(GOAL):
Can you copy out the listing below word for word, omitting the pictures?

══ DATA FOR THE TASK

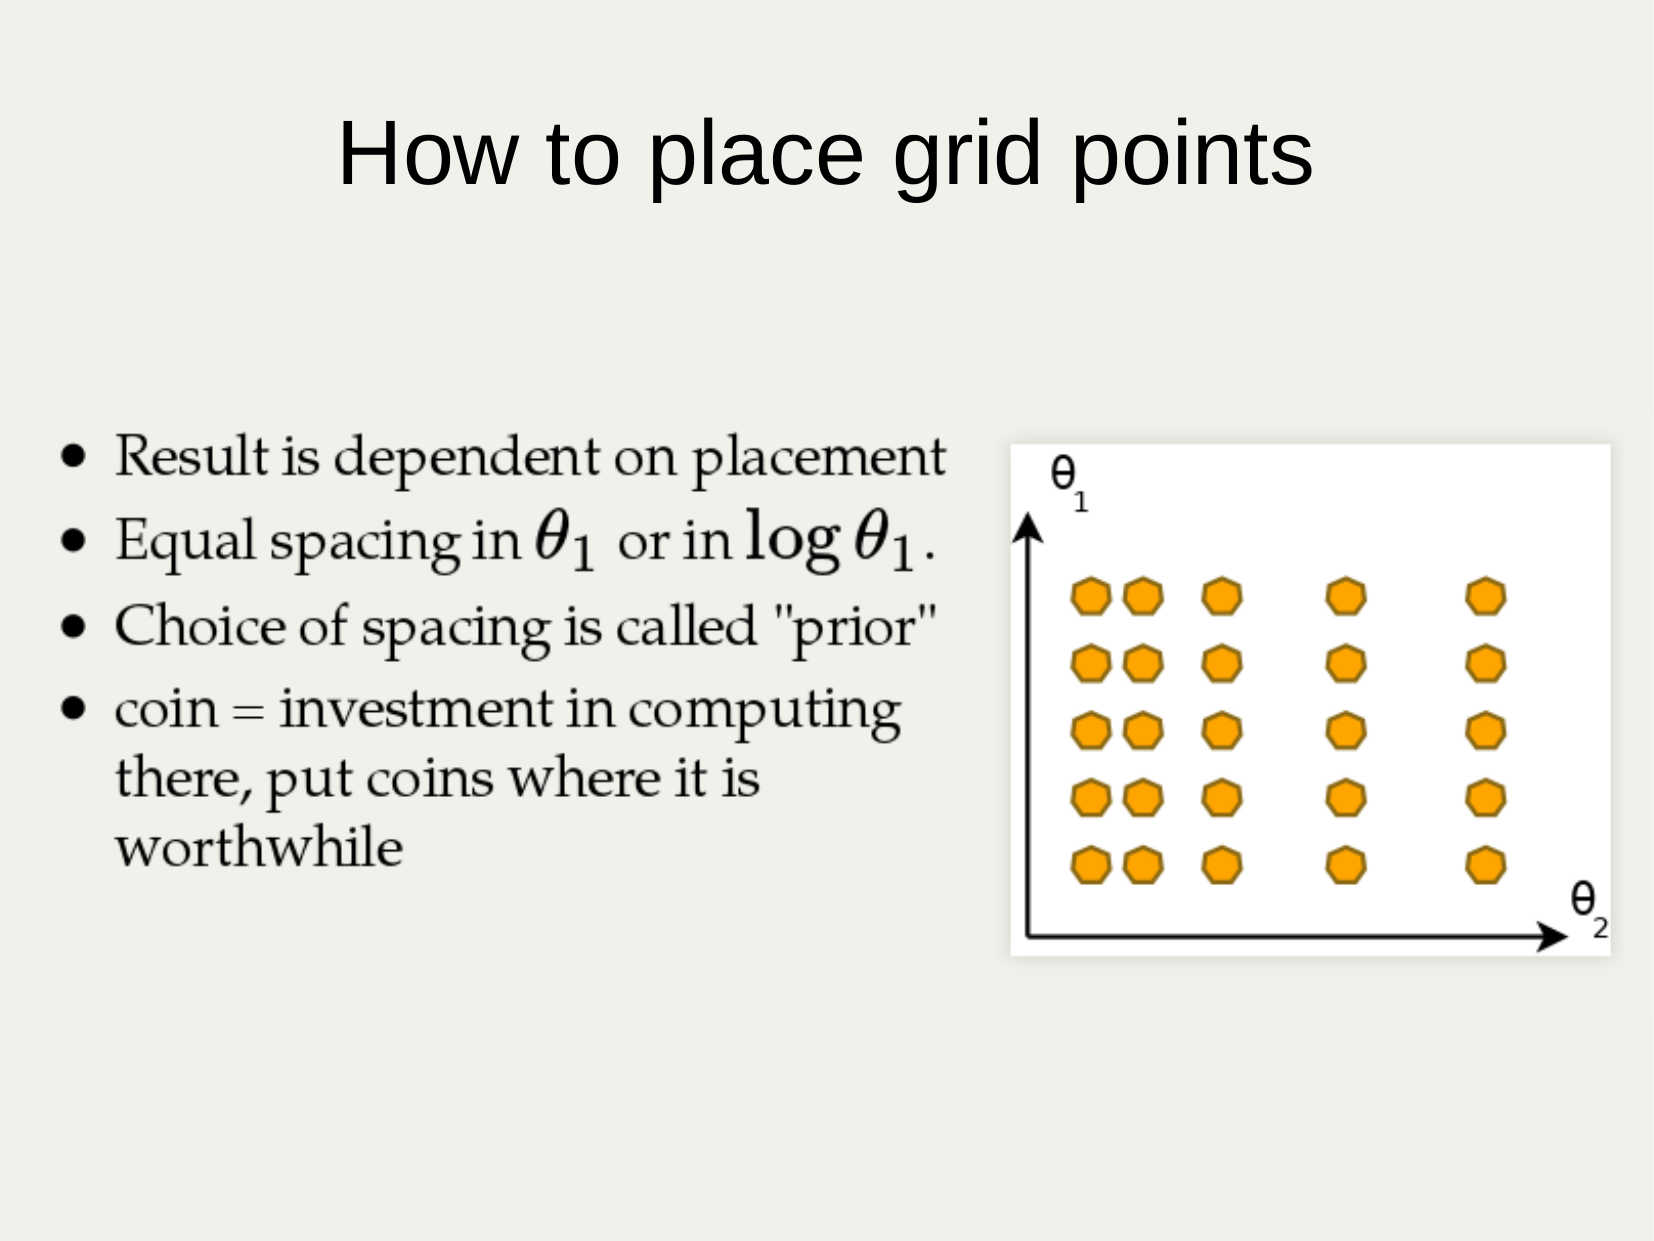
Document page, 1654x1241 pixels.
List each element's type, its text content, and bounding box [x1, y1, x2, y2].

title How to place grid points [82, 49, 1571, 257]
picture [0, 0, 1654, 1241]
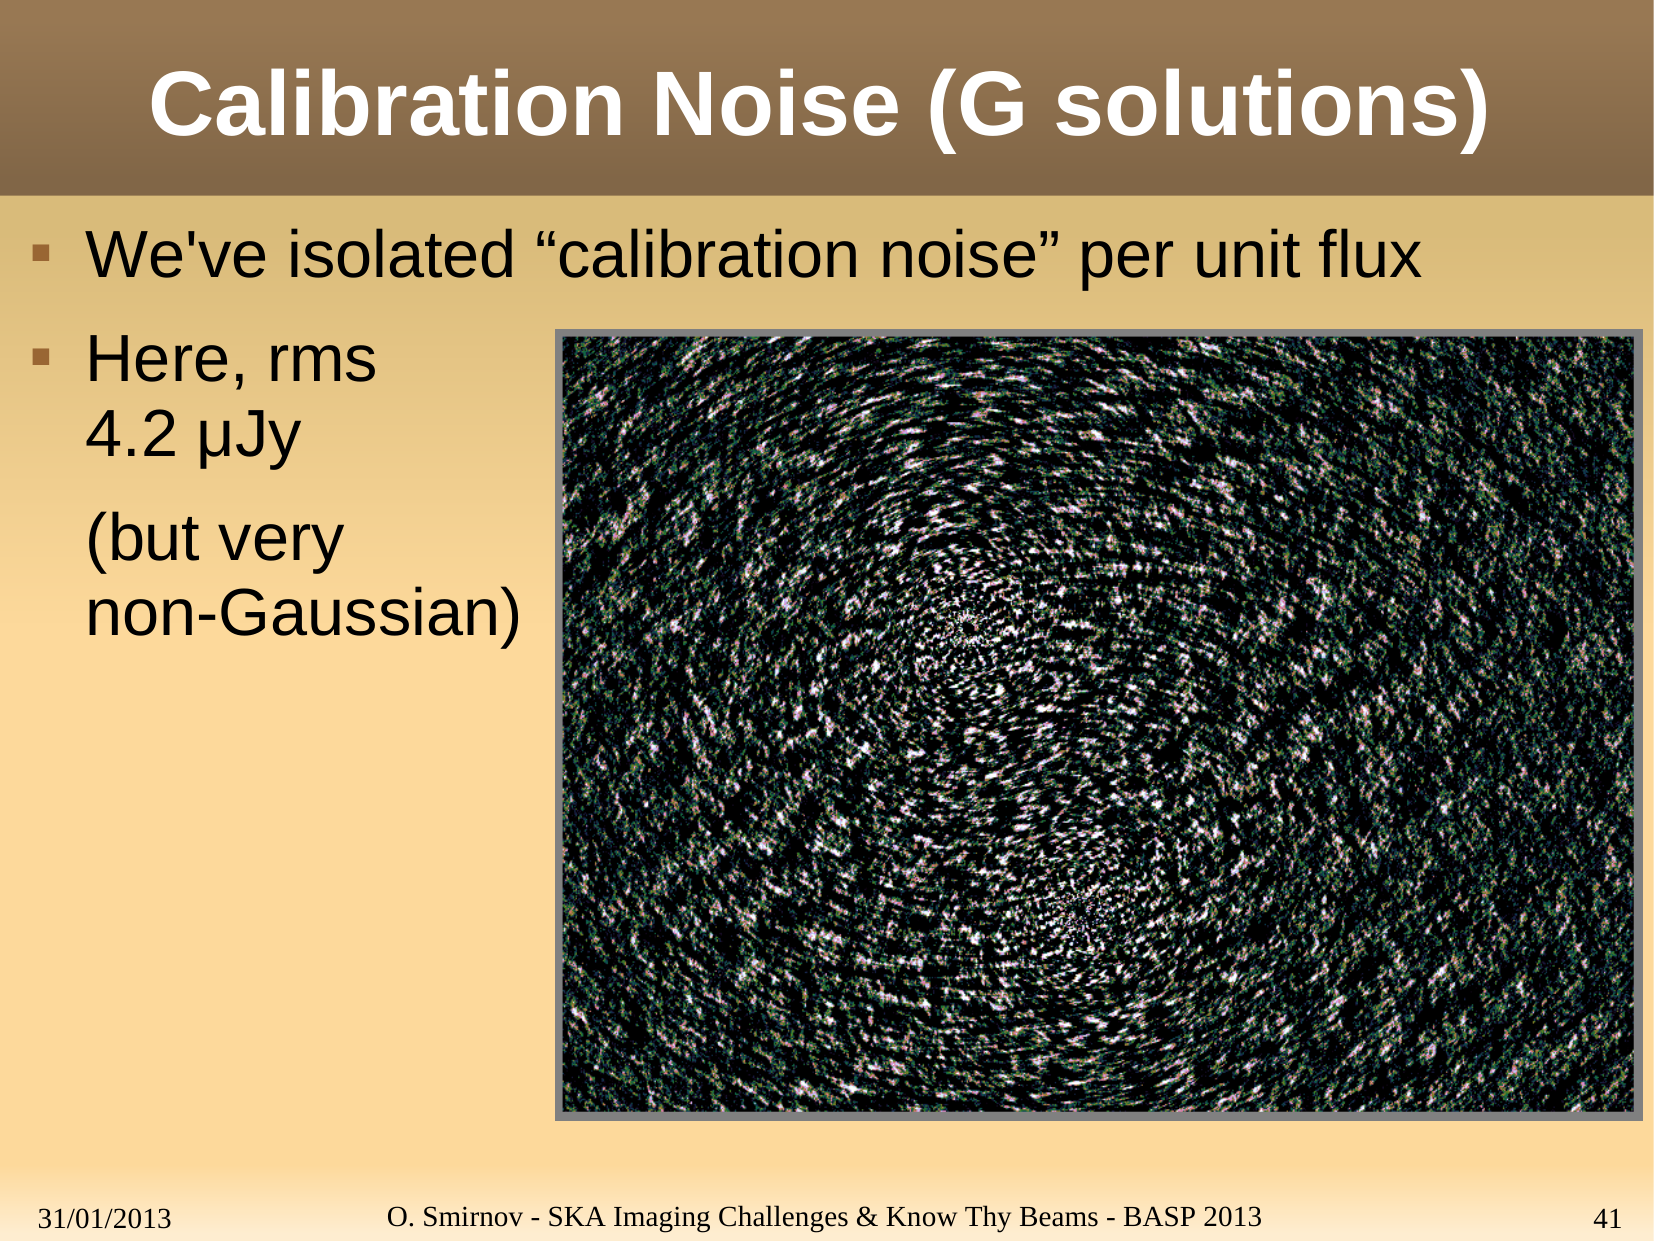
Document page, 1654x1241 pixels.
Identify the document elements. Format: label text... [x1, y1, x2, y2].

title Calibration Noise (G solutions) [76, 0, 1565, 208]
list We've isolated “calibration noise” per unit flux Here, rms 4.2 μJy (but very non-Gaussian) [15, 216, 1504, 1036]
picture [0, 0, 1654, 1241]
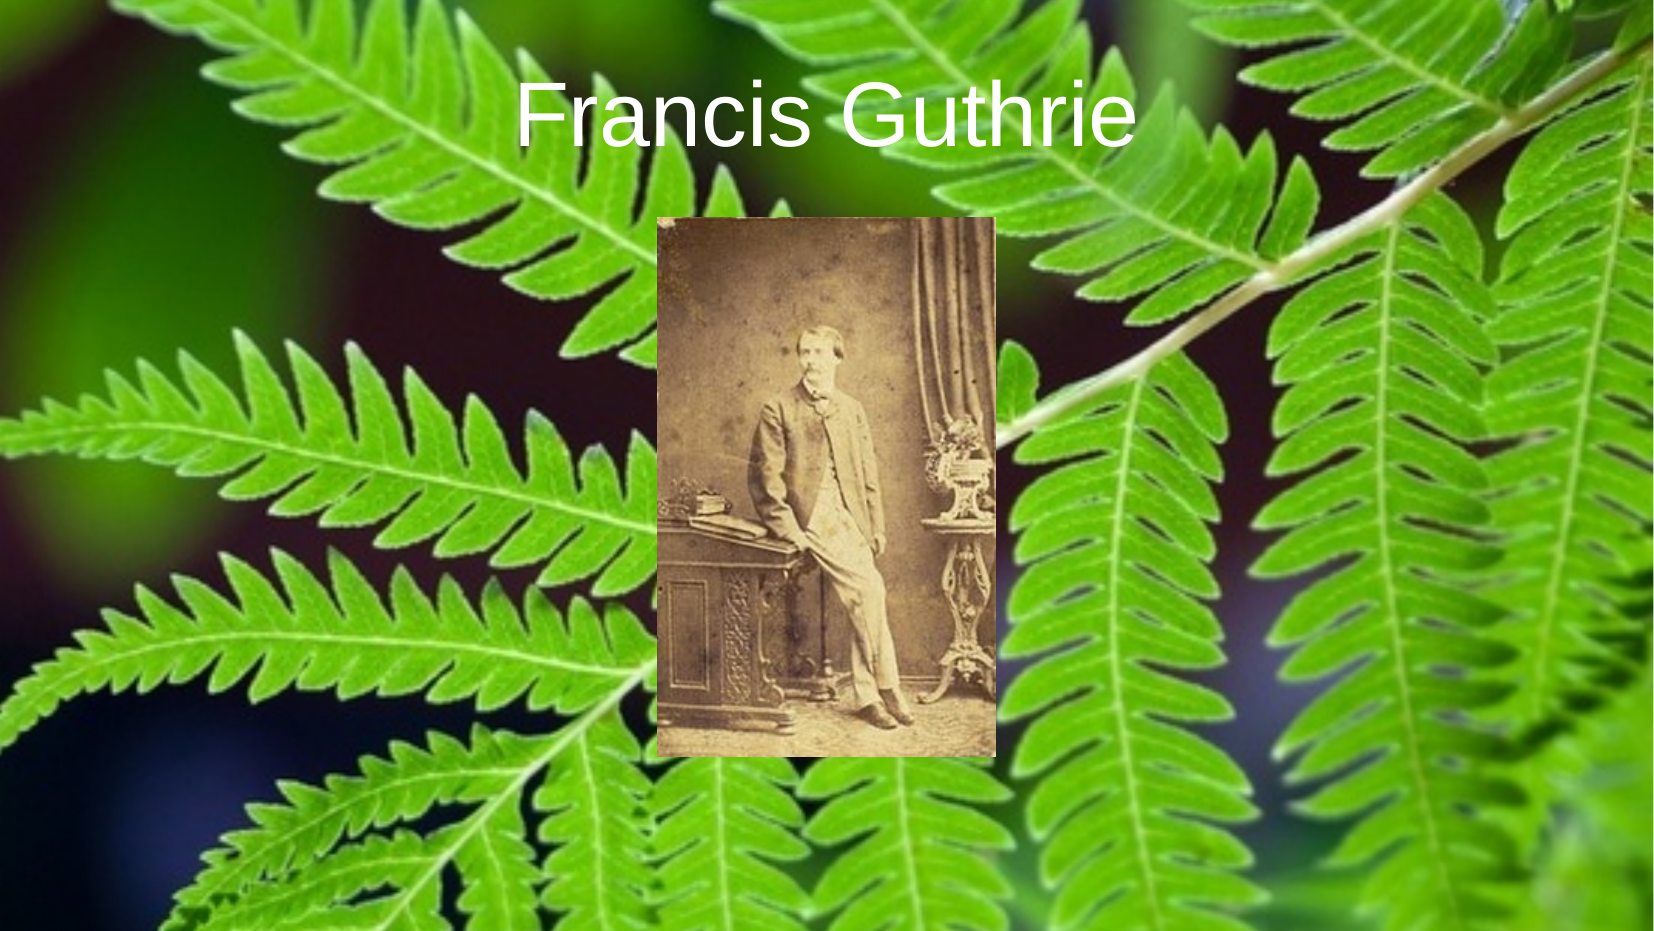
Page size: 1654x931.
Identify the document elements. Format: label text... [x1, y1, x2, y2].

picture [0, 0, 1654, 931]
title Francis Guthrie [82, 37, 1571, 193]
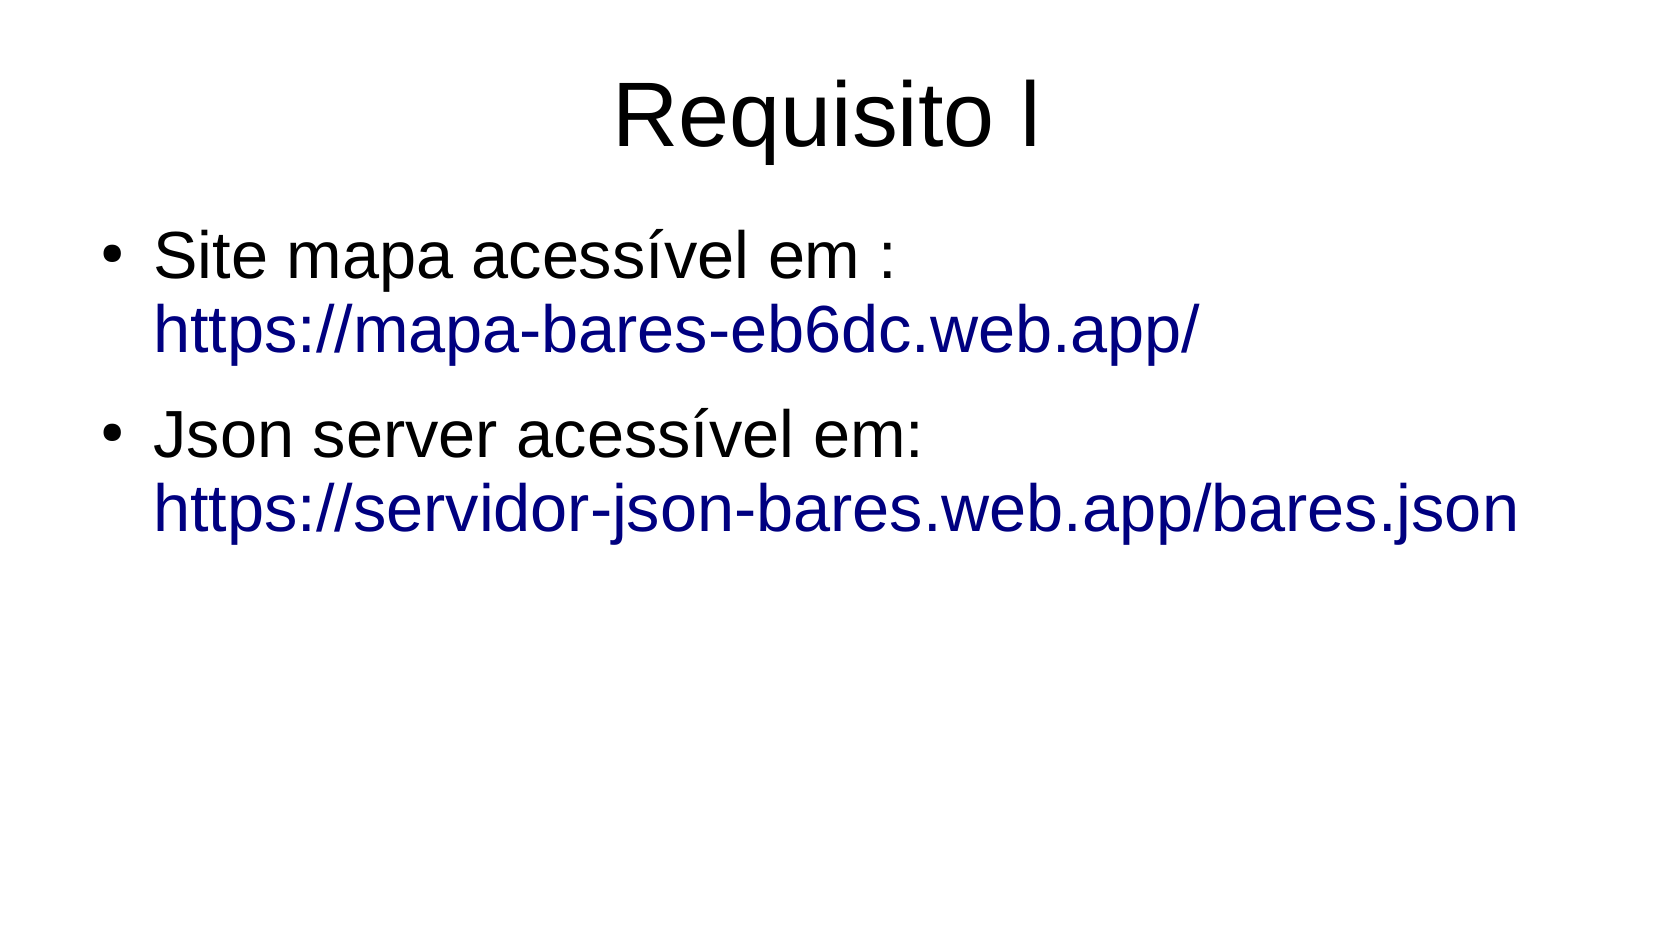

════

(RESPONSE TO THE EXERCISE):
Document page, 1654x1241 pixels.
List each element's type, its text content, and bounding box [x1, y1, x2, y2].

title How to place grid points [82, 49, 1571, 257]
picture [0, 0, 1654, 1241]
Document page, 1654x1241 pixels.
Identify the document elements. Format: label text... [x1, y1, x2, y2].

title Calibration Noise (G solutions) [76, 0, 1565, 208]
list We've isolated “calibration noise” per unit flux Here, rms 4.2 μJy (but very non-Gaussian) [15, 216, 1504, 1036]
picture [0, 0, 1654, 1241]
Page size: 1654x931.
Identify the document elements. Format: label text... [x1, y1, x2, y2].

picture [0, 0, 1654, 931]
title Francis Guthrie [82, 37, 1571, 193]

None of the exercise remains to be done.